Genocide and massacre are two other subject often left out of the patruarcgak white male history. You may have heard of the Tulsa, Oklahoma massacre of the citizens of Greenwood, known at the time as the Black Wall Street. If not, simply, as was so often the case in the start of a genocidal attack, a young African American shoeshine boy was accused of assaulting a white woman in an elevator. The boy said he bumped into her when the elevator lurched. He was arrested and taken to the jail in the courthouse, where a mob quickly formed with the intention of lynching him. African American World War I veterans determined to stop a lynching gathered, armed to defend the courthouse from the vigilante mob. Next the mob descended on Greenwood the affluent business and residential section and machine gunned anyone in the streets while airplanes dropped incendiary devices onto the rooftops of the homes and businesses. More than 300 people were murdered and the entire district was burned to the ground. Mass graves are currently being exhumed in hopes of identifying exactly who was killed for the sake of the descendants.

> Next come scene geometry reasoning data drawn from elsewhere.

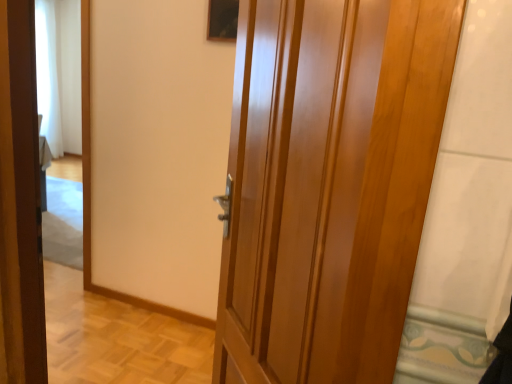
Image resolution: width=512 pixels, height=384 pixels. Find the location of `glossy wood door at center`. glossy wood door at center is located at coordinates (329, 184).

What do you see at coordinates (329, 184) in the screenshot? The width and height of the screenshot is (512, 384). I see `glossy wood door at center` at bounding box center [329, 184].

This screenshot has height=384, width=512. Identify the location of glossy wood door at center. (329, 184).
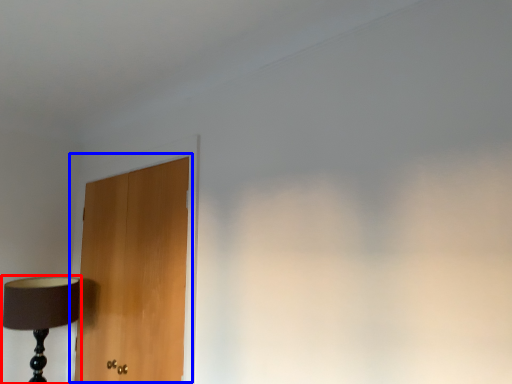
Question: Which of the following is the closest to the observer, lamp (highlighted by a red box) or door (highlighted by a blue box)?

Choices:
 (A) lamp
 (B) door

Answer: (B)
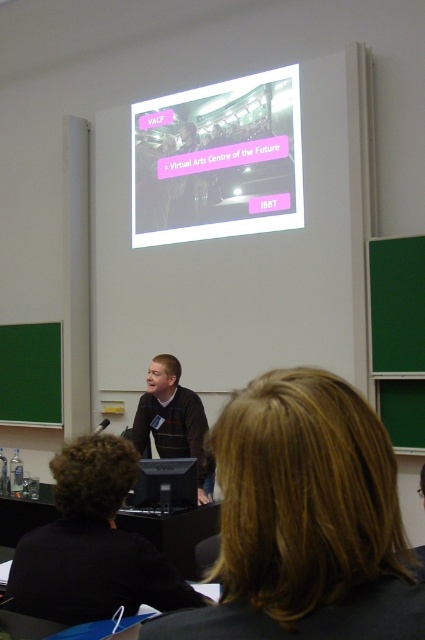
Is matte plastic projector screen at upper center behind striped sweater at center?

Yes, it is.

Is matte plastic projector screen at upper center to the right of striped sweater at center from the viewer's perspective?

Correct, you'll find matte plastic projector screen at upper center to the right of striped sweater at center.

Which is in front, point (187, 241) or point (209, 467)?

Point (209, 467) is in front.

Where is `matte plastic projector screen at upper center`? matte plastic projector screen at upper center is located at coordinates (218, 161).

Can you confirm if dark brown sweater at center is positioned to the left of matte plastic projector screen at upper center?

In fact, dark brown sweater at center is to the right of matte plastic projector screen at upper center.

Identify the location of dark brown sweater at center. [x=305, y=520].

The image size is (425, 640). Describe the element at coordinates (305, 520) in the screenshot. I see `dark brown sweater at center` at that location.

Does dark brown sweater at center have a smaller size compared to striped sweater at center?

Yes.

Identify the location of dark brown sweater at center. The image size is (425, 640). (305, 520).

This screenshot has width=425, height=640. In order to click on dark brown sweater at center in this screenshot , I will do `click(305, 520)`.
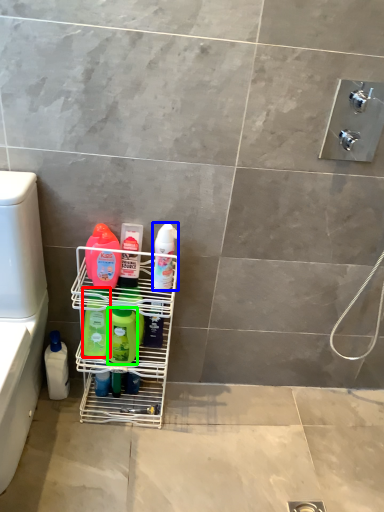
Question: Considering the real-world distances, which object is farthest from cleaning product (highlighted by a red box)? cleaning product (highlighted by a blue box) or cleaning product (highlighted by a green box)?

Choices:
 (A) cleaning product
 (B) cleaning product

Answer: (A)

If you want to learn more THE GROUNDBREAKING: An American City and its Search for Justice by Scott Ellsworth is available, as is the book I am planning to read now, JUNETEENTH. If anyone couldn't do anything more, at least becoming aware of these tragedies and their effects on our fellow citizens is a step in the right direction. Juneteenth, by the way is the date when enslaved African Americans in Texas learned they had been emancipated.